Exercise objective - In the rows from the line containing "984, 1155, 1010]" to the line containing "1468, 1140, 1534]", substitute "Phone" for "Telephone" and reproduce those lines with no other changes.

* begin Given entries *

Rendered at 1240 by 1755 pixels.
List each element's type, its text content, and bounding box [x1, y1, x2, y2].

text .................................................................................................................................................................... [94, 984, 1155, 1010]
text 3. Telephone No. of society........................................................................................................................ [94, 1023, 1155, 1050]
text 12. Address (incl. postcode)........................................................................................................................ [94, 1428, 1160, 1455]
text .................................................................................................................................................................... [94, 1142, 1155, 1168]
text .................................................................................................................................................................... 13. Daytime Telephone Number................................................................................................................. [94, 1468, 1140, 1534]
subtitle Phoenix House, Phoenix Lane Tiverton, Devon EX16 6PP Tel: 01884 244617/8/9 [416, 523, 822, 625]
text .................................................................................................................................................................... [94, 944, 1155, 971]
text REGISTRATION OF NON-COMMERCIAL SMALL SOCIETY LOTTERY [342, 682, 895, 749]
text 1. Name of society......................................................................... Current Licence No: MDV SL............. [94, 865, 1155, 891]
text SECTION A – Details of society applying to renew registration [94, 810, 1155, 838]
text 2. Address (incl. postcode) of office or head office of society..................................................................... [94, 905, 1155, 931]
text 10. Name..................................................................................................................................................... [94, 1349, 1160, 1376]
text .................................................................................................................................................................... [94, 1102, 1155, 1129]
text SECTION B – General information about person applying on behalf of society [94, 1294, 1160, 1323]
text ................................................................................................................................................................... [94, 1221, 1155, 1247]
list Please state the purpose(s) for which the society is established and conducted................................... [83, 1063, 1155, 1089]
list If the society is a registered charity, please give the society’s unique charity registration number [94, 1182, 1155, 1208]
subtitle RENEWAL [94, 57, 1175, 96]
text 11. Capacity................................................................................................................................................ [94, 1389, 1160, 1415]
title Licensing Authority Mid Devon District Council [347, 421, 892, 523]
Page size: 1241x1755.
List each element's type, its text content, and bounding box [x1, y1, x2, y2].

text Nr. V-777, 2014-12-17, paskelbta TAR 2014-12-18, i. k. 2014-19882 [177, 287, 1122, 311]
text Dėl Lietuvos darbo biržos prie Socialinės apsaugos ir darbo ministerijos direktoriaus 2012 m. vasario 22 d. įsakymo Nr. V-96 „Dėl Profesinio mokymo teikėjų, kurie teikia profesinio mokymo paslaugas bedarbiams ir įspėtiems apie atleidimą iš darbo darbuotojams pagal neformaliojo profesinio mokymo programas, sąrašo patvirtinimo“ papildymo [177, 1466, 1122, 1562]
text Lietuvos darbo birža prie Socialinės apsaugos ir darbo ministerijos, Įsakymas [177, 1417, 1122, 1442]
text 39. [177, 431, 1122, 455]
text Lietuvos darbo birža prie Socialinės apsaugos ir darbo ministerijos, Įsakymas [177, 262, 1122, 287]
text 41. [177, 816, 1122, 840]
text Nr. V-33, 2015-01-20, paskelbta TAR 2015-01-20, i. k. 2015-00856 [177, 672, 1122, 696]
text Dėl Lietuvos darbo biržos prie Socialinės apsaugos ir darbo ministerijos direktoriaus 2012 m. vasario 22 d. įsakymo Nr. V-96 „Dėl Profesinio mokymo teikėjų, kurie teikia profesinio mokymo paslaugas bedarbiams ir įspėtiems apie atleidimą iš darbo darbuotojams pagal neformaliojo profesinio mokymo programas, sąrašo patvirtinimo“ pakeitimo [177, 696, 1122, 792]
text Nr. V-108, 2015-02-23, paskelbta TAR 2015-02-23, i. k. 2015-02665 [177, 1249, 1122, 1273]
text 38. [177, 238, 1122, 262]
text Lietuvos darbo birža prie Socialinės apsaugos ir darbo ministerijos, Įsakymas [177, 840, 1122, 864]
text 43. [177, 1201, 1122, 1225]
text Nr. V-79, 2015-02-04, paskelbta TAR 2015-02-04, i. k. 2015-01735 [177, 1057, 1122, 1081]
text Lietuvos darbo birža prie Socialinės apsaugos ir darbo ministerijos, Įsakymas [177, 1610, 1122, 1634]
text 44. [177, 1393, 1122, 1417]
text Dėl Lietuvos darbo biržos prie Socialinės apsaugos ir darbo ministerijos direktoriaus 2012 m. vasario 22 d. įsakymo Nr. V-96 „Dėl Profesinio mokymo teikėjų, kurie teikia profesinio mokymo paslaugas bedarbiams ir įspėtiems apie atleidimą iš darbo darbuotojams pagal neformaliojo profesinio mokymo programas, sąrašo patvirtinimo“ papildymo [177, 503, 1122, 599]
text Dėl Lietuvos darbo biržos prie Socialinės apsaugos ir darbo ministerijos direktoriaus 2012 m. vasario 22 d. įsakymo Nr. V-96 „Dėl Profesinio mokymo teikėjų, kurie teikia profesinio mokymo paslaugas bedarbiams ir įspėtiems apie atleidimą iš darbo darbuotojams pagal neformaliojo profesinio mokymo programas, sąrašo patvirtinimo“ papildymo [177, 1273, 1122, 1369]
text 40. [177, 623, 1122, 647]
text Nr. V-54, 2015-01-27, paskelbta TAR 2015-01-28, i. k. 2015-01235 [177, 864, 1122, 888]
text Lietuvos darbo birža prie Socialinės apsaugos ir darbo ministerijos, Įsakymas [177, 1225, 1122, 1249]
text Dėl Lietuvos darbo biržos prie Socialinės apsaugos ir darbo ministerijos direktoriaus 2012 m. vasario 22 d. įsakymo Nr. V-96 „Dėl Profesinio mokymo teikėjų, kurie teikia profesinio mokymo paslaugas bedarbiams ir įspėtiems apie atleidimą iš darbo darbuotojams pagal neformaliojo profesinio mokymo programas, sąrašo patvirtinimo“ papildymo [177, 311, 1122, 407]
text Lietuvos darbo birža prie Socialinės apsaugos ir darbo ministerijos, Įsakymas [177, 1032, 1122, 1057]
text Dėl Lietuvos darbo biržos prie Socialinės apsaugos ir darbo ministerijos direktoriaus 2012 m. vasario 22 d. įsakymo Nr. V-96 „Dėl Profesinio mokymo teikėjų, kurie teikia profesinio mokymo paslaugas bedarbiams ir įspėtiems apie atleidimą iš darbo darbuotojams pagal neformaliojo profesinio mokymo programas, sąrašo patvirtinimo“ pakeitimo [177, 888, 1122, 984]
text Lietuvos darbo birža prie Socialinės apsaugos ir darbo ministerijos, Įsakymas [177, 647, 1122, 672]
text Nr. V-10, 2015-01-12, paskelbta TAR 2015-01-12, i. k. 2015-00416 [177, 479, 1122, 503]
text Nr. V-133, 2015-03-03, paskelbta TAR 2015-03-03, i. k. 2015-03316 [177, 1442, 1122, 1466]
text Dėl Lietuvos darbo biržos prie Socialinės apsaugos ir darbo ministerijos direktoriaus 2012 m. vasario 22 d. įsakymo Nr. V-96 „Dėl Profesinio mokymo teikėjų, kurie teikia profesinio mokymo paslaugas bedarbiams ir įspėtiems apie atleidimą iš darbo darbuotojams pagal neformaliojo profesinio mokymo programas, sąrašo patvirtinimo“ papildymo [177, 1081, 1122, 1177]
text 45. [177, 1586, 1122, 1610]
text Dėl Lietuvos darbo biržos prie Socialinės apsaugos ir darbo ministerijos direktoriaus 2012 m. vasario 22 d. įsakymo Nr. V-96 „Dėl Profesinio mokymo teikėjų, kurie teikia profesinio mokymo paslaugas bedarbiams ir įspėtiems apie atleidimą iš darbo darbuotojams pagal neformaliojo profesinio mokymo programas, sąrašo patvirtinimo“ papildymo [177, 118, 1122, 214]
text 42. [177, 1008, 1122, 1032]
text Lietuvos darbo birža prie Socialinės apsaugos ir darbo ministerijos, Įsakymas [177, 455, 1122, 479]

* end Given entries *

Task output -
text .................................................................................................................................................................... [94, 984, 1155, 1010]
text 3. Phone No. of society........................................................................................................................ [94, 1023, 1155, 1050]
text 12. Address (incl. postcode)........................................................................................................................ [94, 1428, 1160, 1455]
text .................................................................................................................................................................... [94, 1142, 1155, 1168]
text .................................................................................................................................................................... 13. Daytime Phone Number................................................................................................................. [94, 1468, 1140, 1534]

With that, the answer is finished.